Maybe Kouji's little guided tour had a point, after all. A villain attack would be a race against time, and he probably wouldn't exactly have the luxury to stop and check his satnav for directions --


But apparently his precognition would do the trick just fine! By the time he'd even consciously processed the words that had suddenly forced themselves into his brain, and long before he could even begin to interpret the vision of the future flashing before his mind's eye, his reflexes had already kicked in and done exactly what his powers asked of him, sending him hurtling sharply upward just in time for his thoughts to finally catch up.

Wait... Doesn't this mean I'm in danger? Why would I be in --

"OI, I SAID EYES ON THE ROAD!" In all the time Genesis had known him, Kouji's voice had never sounded desperate before. He sounded very, very desperate now. Right. He probably should have paid more attention to those warnings a little sooner.

So, obediently, Genesis looked up. Or was it down? It was too little, too late either way. His boots magnetized onto something, and then all of a sudden his whole body lurched violently in the opposite direction, as though he'd been fired out of a cannon. He resisted the urge to vomit inside his helmet at the sudden acceleration, feeling as though all the blood was being yanked out of his body through his face.

"What... the hell did I just...?!"

"You flew right in front of a freight line, dumbass!" Kouji cut him off. "Since you're still conscious, I'm assuming you didn't get hit head on -- lucky bastard.
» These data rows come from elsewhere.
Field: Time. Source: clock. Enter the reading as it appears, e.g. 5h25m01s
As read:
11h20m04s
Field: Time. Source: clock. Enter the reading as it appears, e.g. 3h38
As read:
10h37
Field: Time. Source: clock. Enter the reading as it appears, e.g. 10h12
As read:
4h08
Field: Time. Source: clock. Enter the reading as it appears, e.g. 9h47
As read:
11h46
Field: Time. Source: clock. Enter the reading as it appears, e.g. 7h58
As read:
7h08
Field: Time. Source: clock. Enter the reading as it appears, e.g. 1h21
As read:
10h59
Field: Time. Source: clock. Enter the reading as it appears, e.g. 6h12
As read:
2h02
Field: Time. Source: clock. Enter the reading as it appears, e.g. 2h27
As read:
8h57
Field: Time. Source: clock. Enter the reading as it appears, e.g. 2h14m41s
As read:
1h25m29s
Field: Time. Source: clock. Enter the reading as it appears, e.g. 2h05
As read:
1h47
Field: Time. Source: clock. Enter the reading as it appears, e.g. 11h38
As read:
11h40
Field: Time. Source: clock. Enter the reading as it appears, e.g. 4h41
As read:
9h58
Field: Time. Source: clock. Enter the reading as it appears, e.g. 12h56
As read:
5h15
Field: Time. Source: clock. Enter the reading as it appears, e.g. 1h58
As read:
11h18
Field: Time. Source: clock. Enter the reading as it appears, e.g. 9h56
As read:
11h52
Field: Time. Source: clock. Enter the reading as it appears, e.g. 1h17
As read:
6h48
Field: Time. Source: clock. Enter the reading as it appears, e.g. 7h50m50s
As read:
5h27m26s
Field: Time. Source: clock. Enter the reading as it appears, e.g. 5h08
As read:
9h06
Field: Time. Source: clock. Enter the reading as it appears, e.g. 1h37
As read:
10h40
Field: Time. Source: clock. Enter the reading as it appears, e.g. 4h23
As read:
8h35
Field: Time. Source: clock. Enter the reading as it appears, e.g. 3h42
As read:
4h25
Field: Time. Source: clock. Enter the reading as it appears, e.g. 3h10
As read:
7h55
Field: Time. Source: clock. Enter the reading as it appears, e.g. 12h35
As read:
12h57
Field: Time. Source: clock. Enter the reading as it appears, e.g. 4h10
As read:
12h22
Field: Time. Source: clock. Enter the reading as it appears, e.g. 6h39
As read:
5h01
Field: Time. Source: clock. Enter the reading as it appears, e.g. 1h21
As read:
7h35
But I don't see you anywhere; where the hell did you even get launched?"

"...I think... onto the train, probably?" The buildings around him were blurring by with blinding speed -- which was strange, actually. Didn't cargo haulers usually go a lot slower than this? He looked to be on top of one of the cars, though -- his precognition forcing him to jump up over the rails at the last minute must have aligned his boots properly to get sucked back downward and land standing up, keeping him from taking the impact head on. Even in his armor... yeah, colliding with a train moving this fast would probably still kill just about anybody. Even so, his neck was hardly grateful for the intervention. Seriously, his head could have popped off from that kind of whiplash!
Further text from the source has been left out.